* _Task directions_
Set down only these lines, exactly: the line containing "candle: present [271,606,313,662]" and all lines through the end of the data below. Omit pictures.

* _Given data_
◆ ◆ ◆

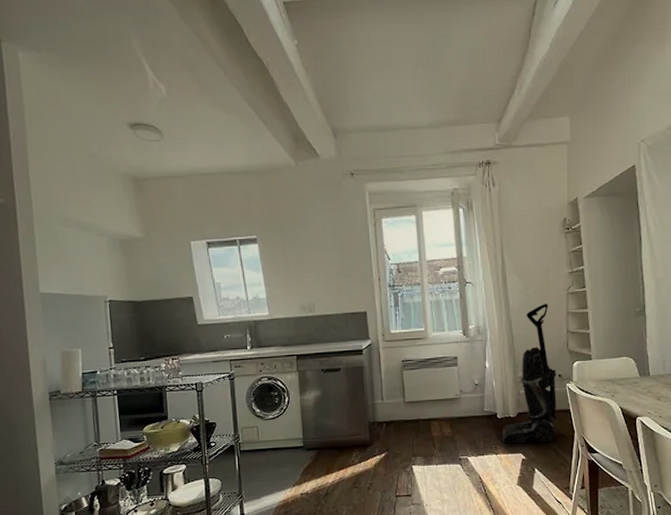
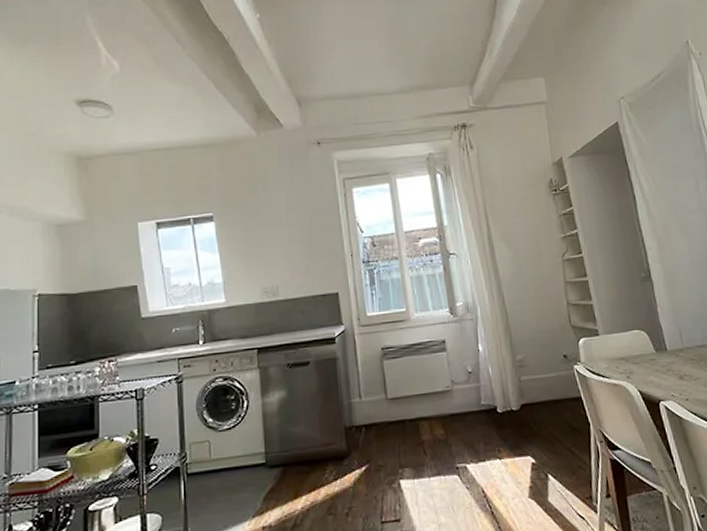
vacuum cleaner: present [502,303,556,444] -> none [505,272,568,445]

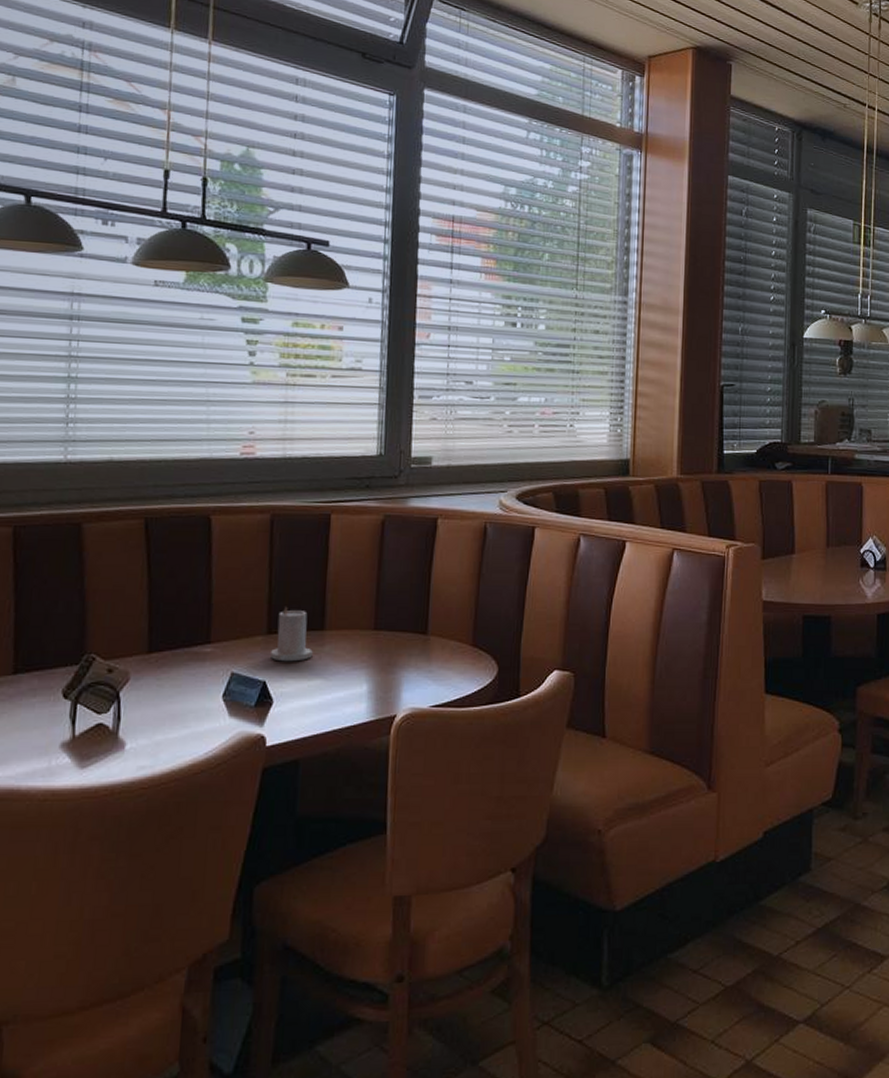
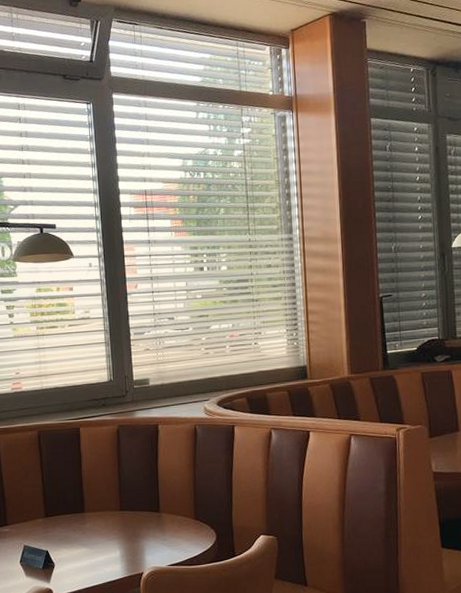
candle: present [271,606,313,662] -> none [49,496,78,536]

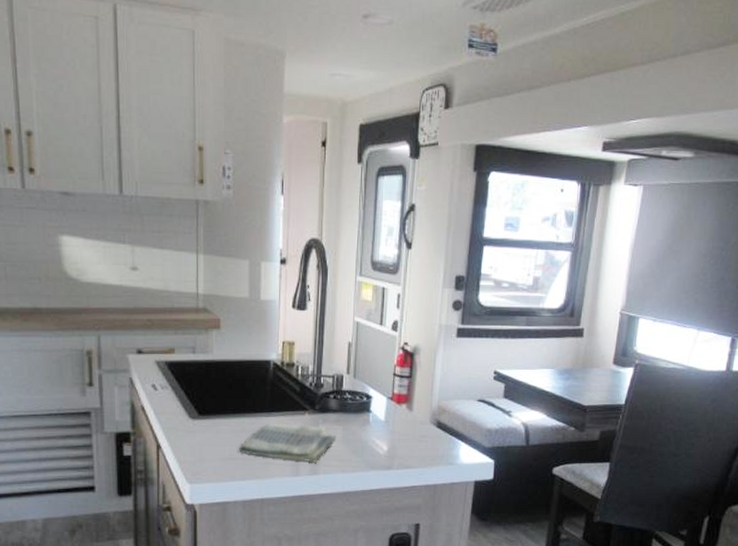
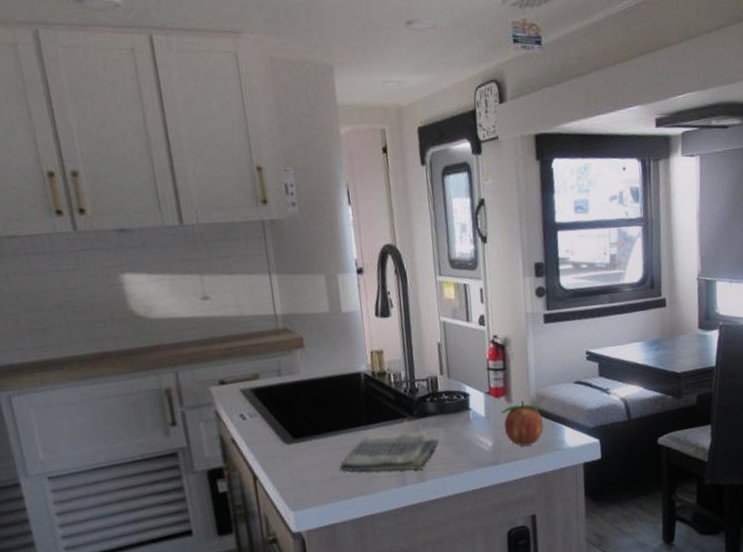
fruit: none [400,410,443,455] -> present [501,400,544,446]

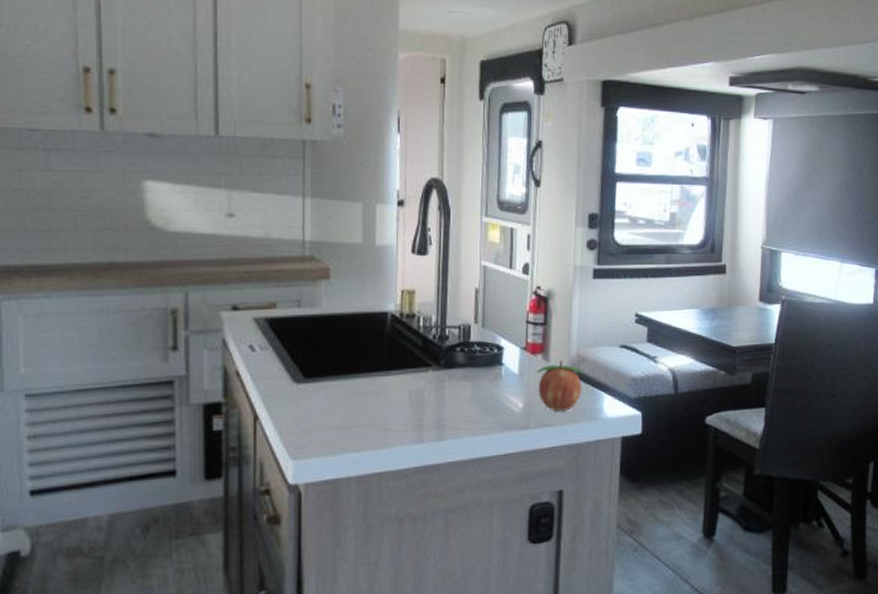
dish towel: present [339,430,439,472] -> none [351,382,465,427]

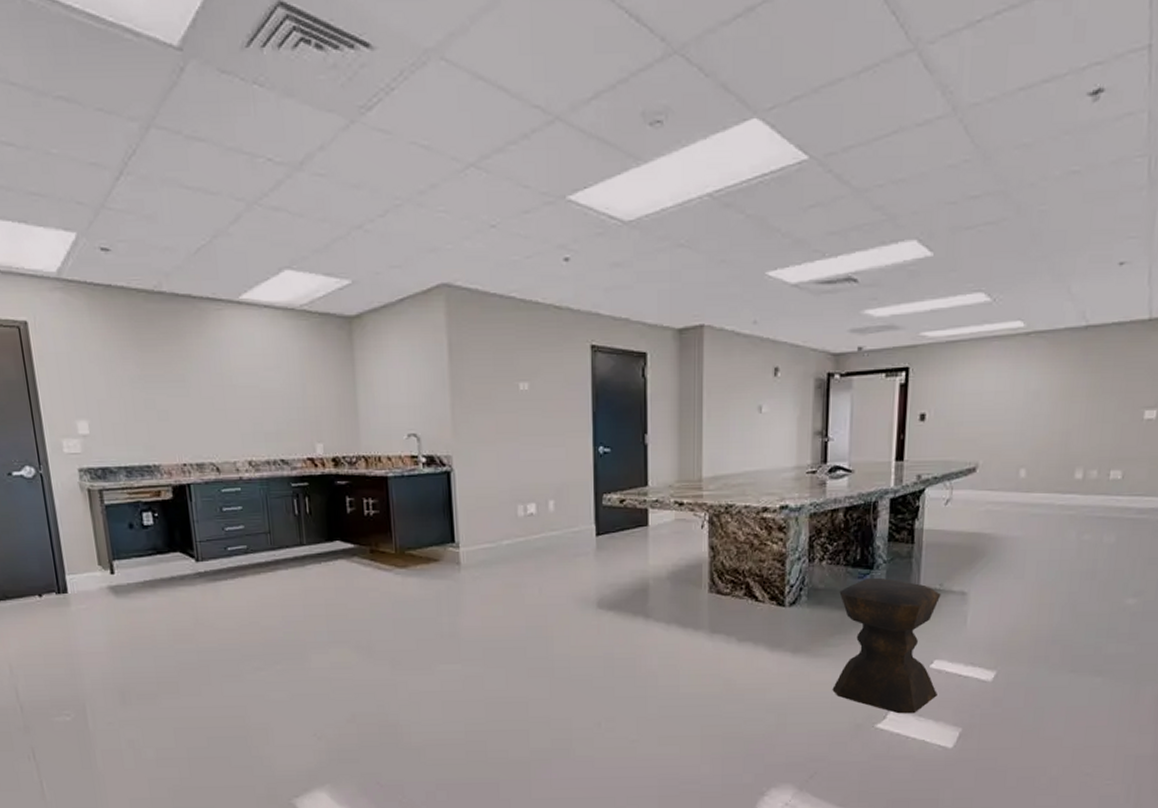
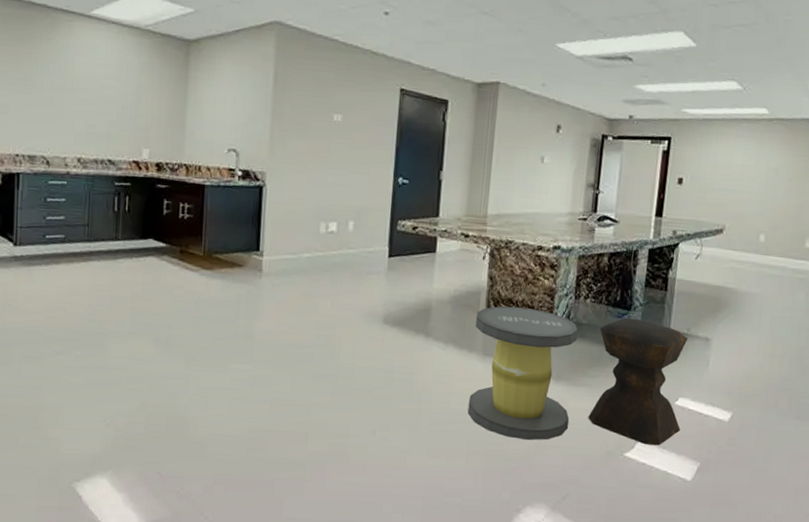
stool: none [698,576,814,719] -> present [467,306,578,440]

◆ ◆ ◆

* _Written reply_
candle: present [271,606,313,662] -> none [49,496,78,536]

fruit: none [400,410,443,455] -> present [501,400,544,446]

dish towel: present [339,430,439,472] -> none [351,382,465,427]

stool: none [698,576,814,719] -> present [467,306,578,440]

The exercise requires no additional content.